> _任务内容_:
从下方这篇讲 Tileon 内核编程基础的文字的最后一句之后接着往下写。

> _正文_:
内核编程基础

本章介绍编写 Tileon 内核的基础知识。

内核函数

Tileon 内核是用 @tileon.jit 装饰的 Python 函数：

@tileon.jit
def kernel_name(x_ptr, y_ptr, ..., BLOCK_SIZE: tl.constexpr):
    # 内核代码
    ...

@tileon.jit 装饰器告诉 Tileon 将此函数编译成优化的内核代码。

程序 ID

每个内核实例都由一个程序 ID 标识：

pid = tl.program_id(axis=0)

axis=0: 第一维
axis=1: 第二维
axis=2: 第三维

索引计算

计算要处理的数据元素：

# 简单的一维情况
pid = tl.program_id(axis=0)
block_start = pid * BLOCK_SIZE
offsets = block_start + tl.arange(0, BLOCK_SIZE)

# 二维情况
pid_m = pid // num_pid_n
pid_n = pid % num_pid_n
offs_m = pid_m * BLOCK_M + tl.arange(0, BLOCK_M)
offs_n = pid_n * BLOCK_N + tl.arange(0, BLOCK_N)

内存操作

加载和存储数据：

# 带掩码的加载
x = tl.load(x_ptr + offsets, mask=mask, other=0.0)

# 带掩码的存储
tl.store(output_ptr + offsets, output, mask=mask)

掩码

掩码确保安全访问边界元素：

mask = offsets < n_elements
x = tl.load(ptr + offsets, mask=mask)

> _数据块_:
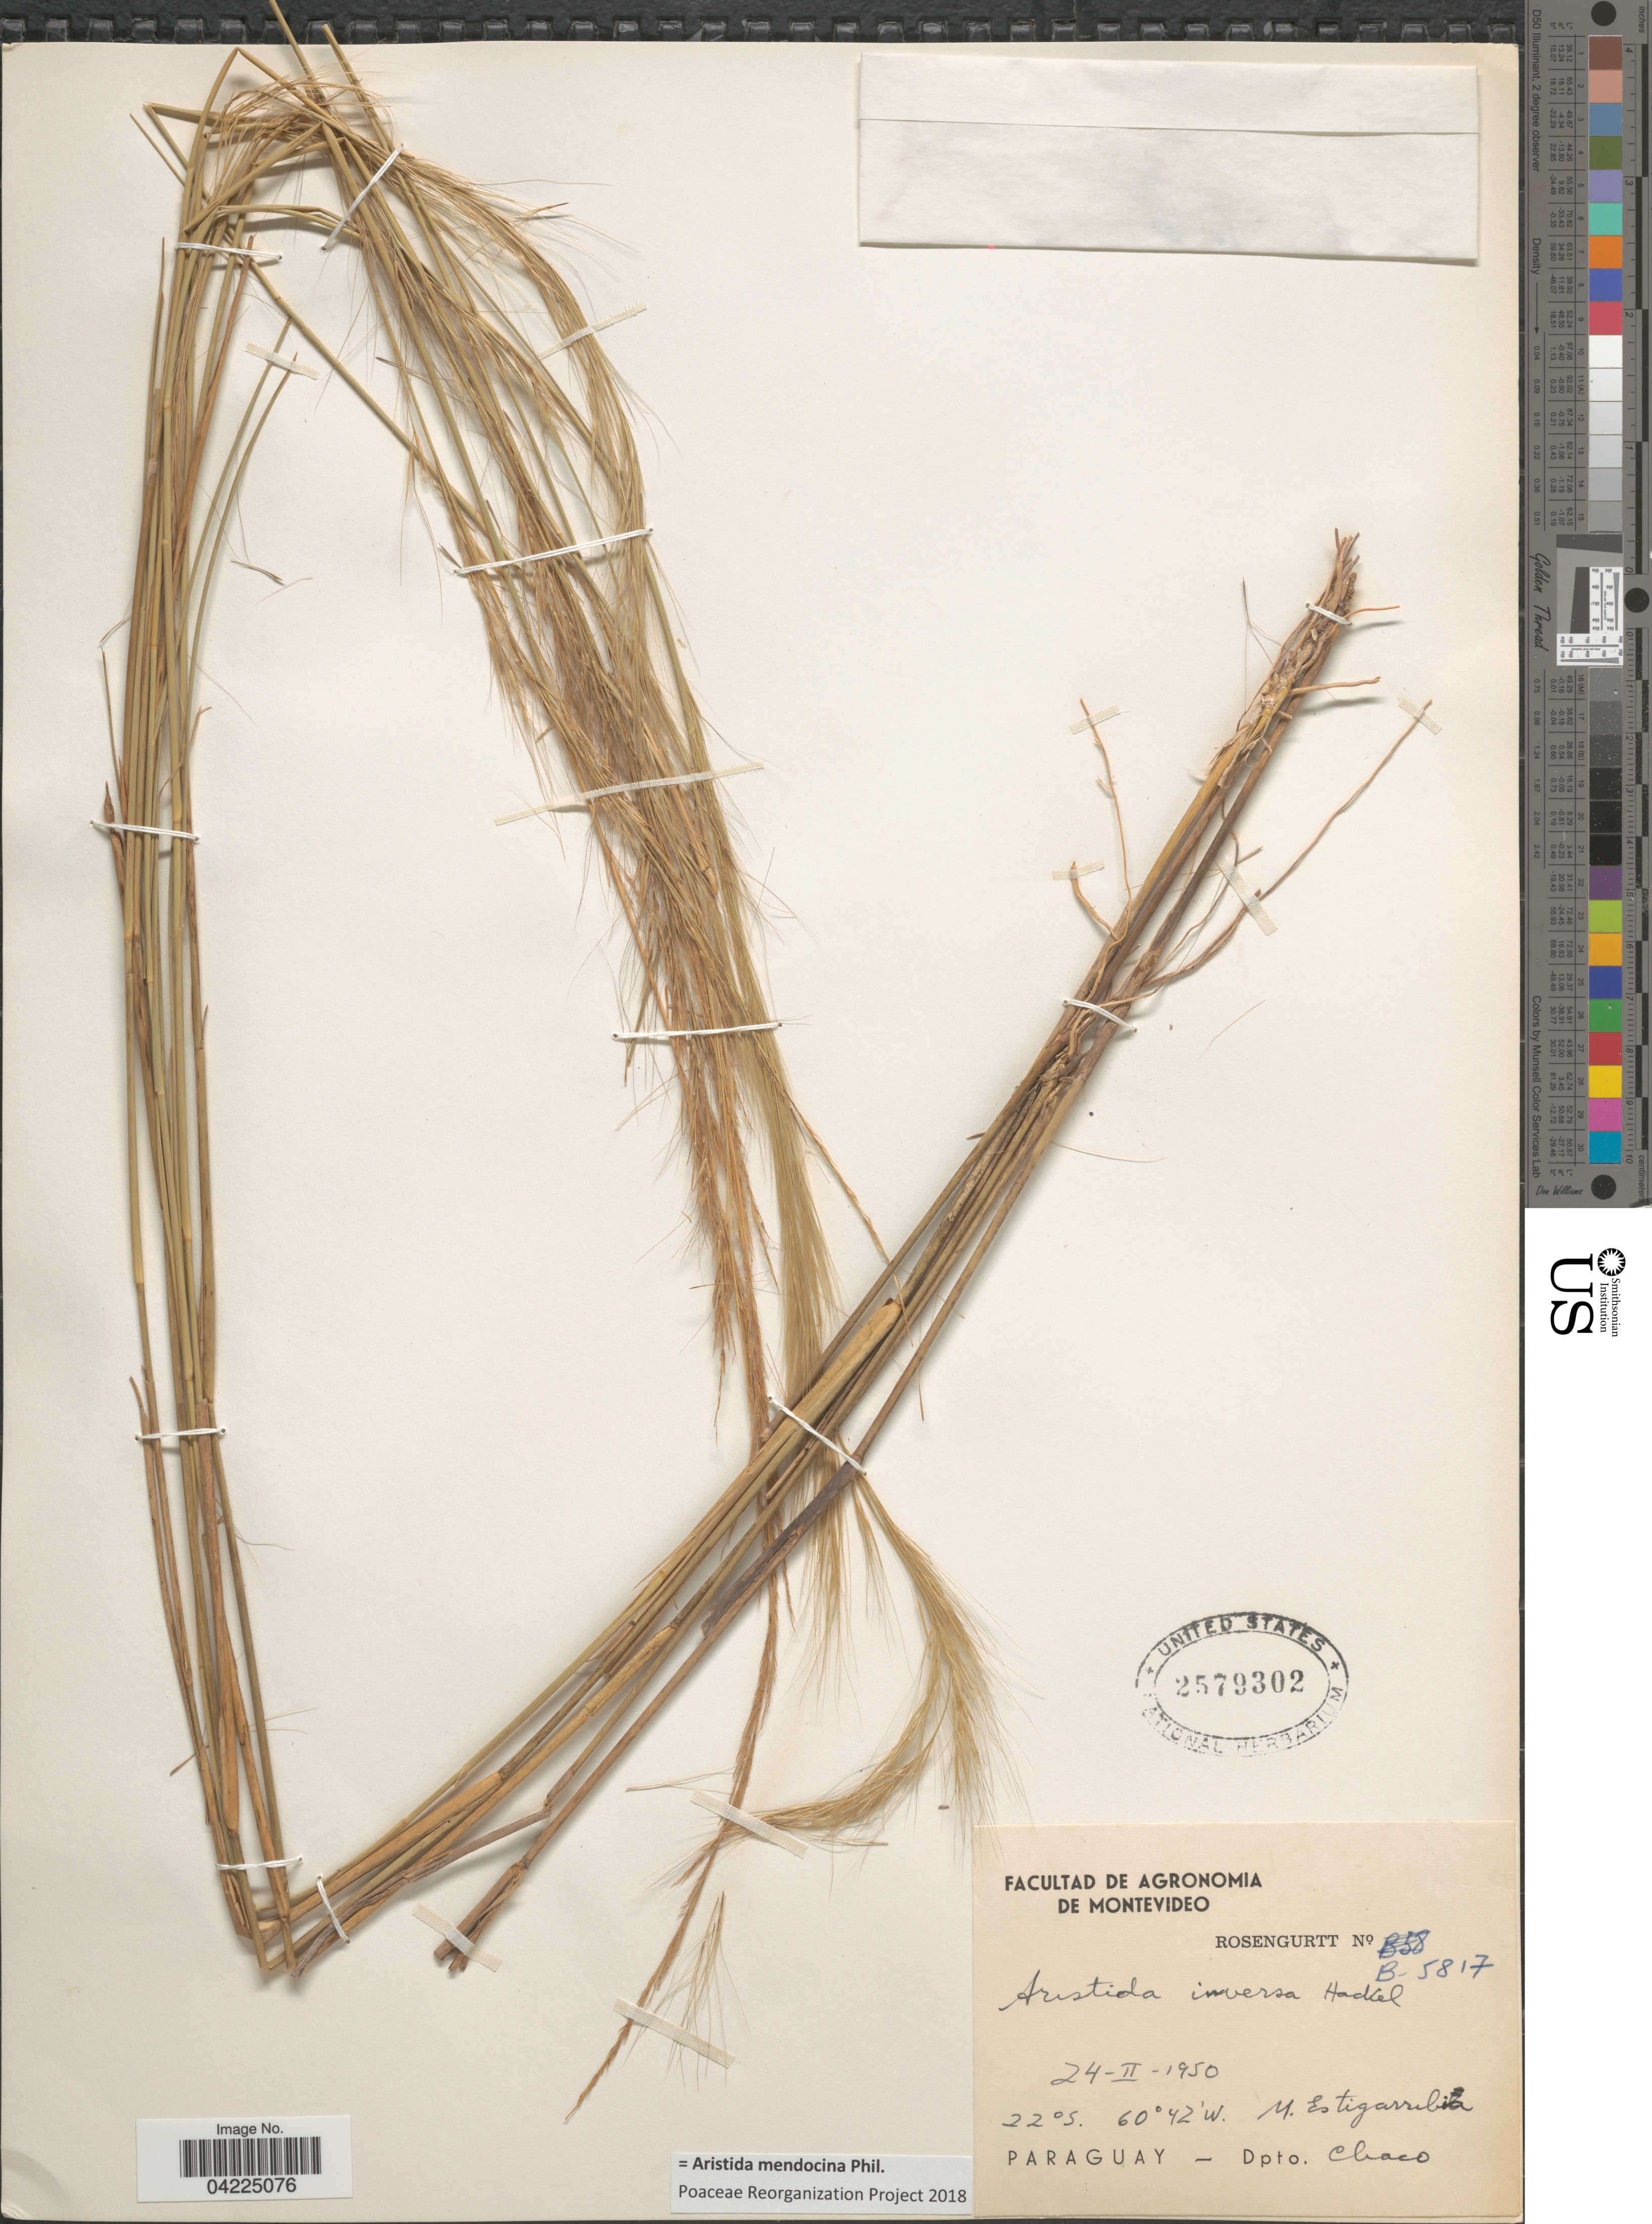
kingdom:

> _任务结果_:
常量

使用 tl.constexpr 表示编译时常量：

BLOCK_SIZE: tl.constexpr = 1024

这允许 Tileon 在编译时优化内核。

网格启动

使用网格启动内核：

grid = lambda meta: (tileon.cdiv(N, meta['BLOCK_SIZE']), )
kernel[grid](x, y, BLOCK_SIZE=1024)

网格函数计算要启动多少个程序实例。

数据类型

常用数据类型：

tl.float32
tl.float16
tl.int32
tl.int64
tl.uint32

向量操作

逐元素操作：

# 算术运算
z = x + y
z = x - y
z = x * y
z = x / y

# 比较运算
z = tl.where(cond, x, y)
z = tl.maximum(x, y)
z = tl.minimum(x, y)

归约操作

跨维度归约：

# 求和归约
result = tl.sum(x, axis=0)

# 最大值归约
result = tl.max(x, axis=0)